La prueba no la necesita Dios.

La prueba la necesita el primer creyente y sucesivamente todos nosotros.

Estamos ligados pero no como creyó Itzjak, atados a los leños de un dogmatismo que sólo nos inmoviliza.

Estamos ligados a la responsabilidad de deshacernos de esas tiras de cuero para ejercer nuestra fe con libertad. Una fe que nos nutra, nos alimente, nos conmueva, nos desafíe el deseo de encontrar sentidos profundos al derrotero de la vida, la vida de todos que está llena de satisfacciones como de decepciones y desesperaciones.

Lo mejor que pudo haberle pasado a la atadura de Itzjak fue su desatadura. En ese gesto, comenzó la continuidad de nuestro pueblo.
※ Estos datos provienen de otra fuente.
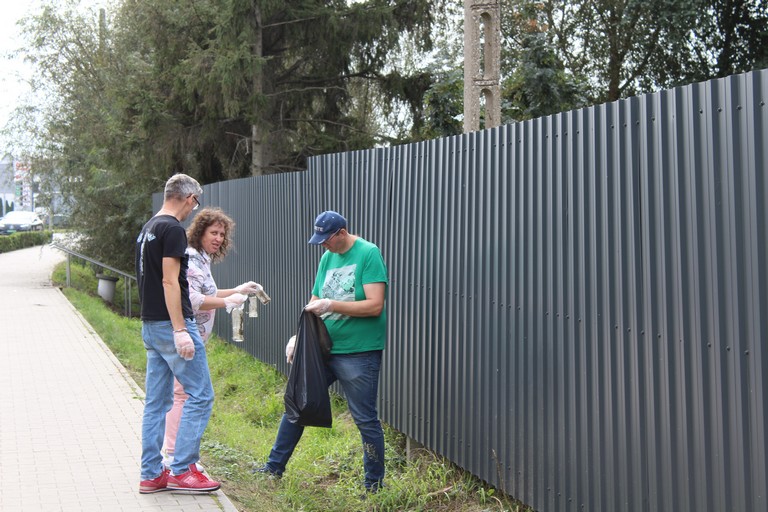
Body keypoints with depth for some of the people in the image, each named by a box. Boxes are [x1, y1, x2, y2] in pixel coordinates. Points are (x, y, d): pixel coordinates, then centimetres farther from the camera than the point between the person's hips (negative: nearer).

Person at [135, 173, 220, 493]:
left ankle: (151, 474, 15)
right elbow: (170, 281, -19)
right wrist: (180, 330, -21)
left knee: (157, 401, 12)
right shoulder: (173, 229, -13)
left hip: (150, 326, 10)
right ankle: (182, 470, 0)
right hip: (171, 324, -10)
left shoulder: (147, 229, 16)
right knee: (200, 395, -2)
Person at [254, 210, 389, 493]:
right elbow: (315, 304, 13)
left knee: (365, 419, 1)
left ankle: (375, 486, 15)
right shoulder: (327, 257, 10)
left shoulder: (369, 254, -12)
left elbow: (375, 305, -19)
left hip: (359, 353, -7)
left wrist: (330, 305, -22)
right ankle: (274, 467, 29)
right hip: (322, 348, 8)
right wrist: (299, 335, -1)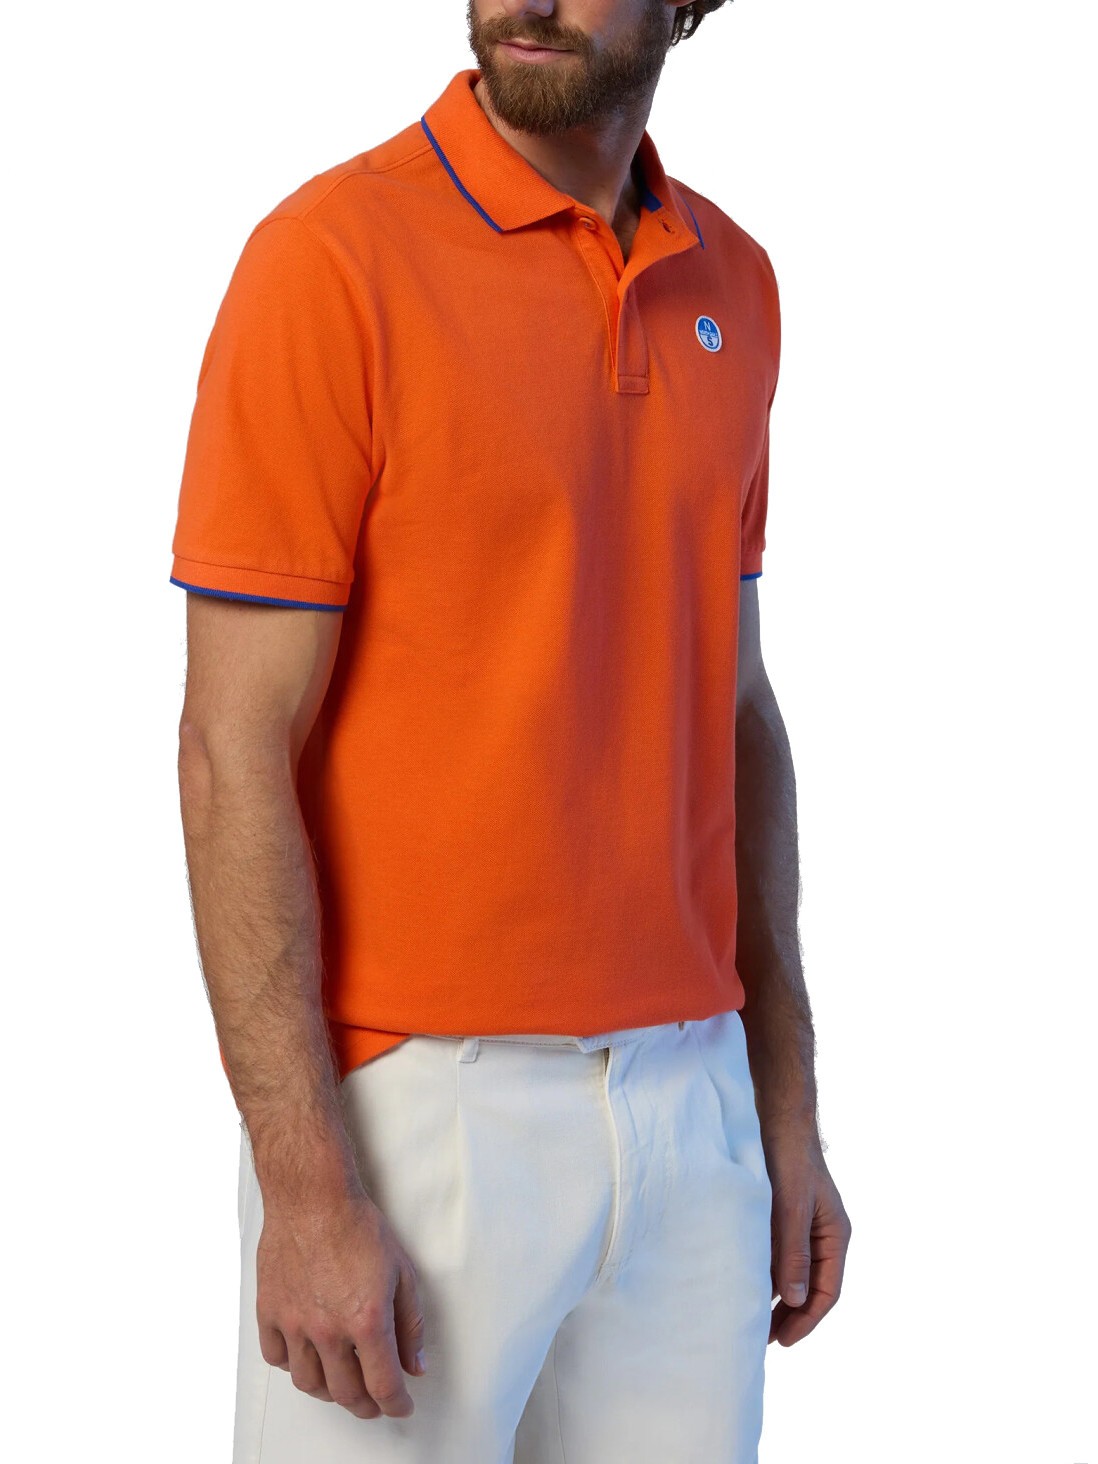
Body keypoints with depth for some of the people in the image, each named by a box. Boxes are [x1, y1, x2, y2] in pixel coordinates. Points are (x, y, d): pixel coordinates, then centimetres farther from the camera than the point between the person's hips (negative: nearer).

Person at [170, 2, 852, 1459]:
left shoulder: (731, 283, 8)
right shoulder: (329, 258, -11)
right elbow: (234, 746, -13)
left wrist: (788, 1117, 13)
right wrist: (306, 1191, -17)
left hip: (686, 1112, 6)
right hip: (410, 1116, -5)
Y seguimos siendo probados  cada vez que tenemos hijos, cada vez que enseñamos a los más chicos… cuánto los inmovilizamos ante supuestos que van cercenando la libertad, en nombre de la tradición, la fe o la costumbre, o cuánto nos ocupamos, como le dijo el ángel a Abraham, de levantar la vista, de mirar más allá de nuestras concepciones o de lo que otros nos quieren convencer, y los desatamos de los leños que les consumen la capacidad de mirar con ojos propios, de elegir inspirados por nosotros, su propio camino.

Ésta es la última vez que Dios habla con Abraham.

Quizás el mismo Dios entendió que era tiempo de decirle a Abraham que lo que se espera de él, a partir de ahora, es su propia palabra. Y su propia decisión. En libertad.

Somos parte de una fe que reconoce las voces de sus creyentes. Que no conmina al silencio y a la obediencia, sino que invita al deseo, a la construcción y la interpretación.

Y sí, siempre estamos a prueba, la prueba de la vida misma. Y la enseñanza es la de levantar la vista y no sostener a nada ni a nadie por la fuerza.

La libertad es la prueba y el mandato. Desde Itzjak hasta nuestros días.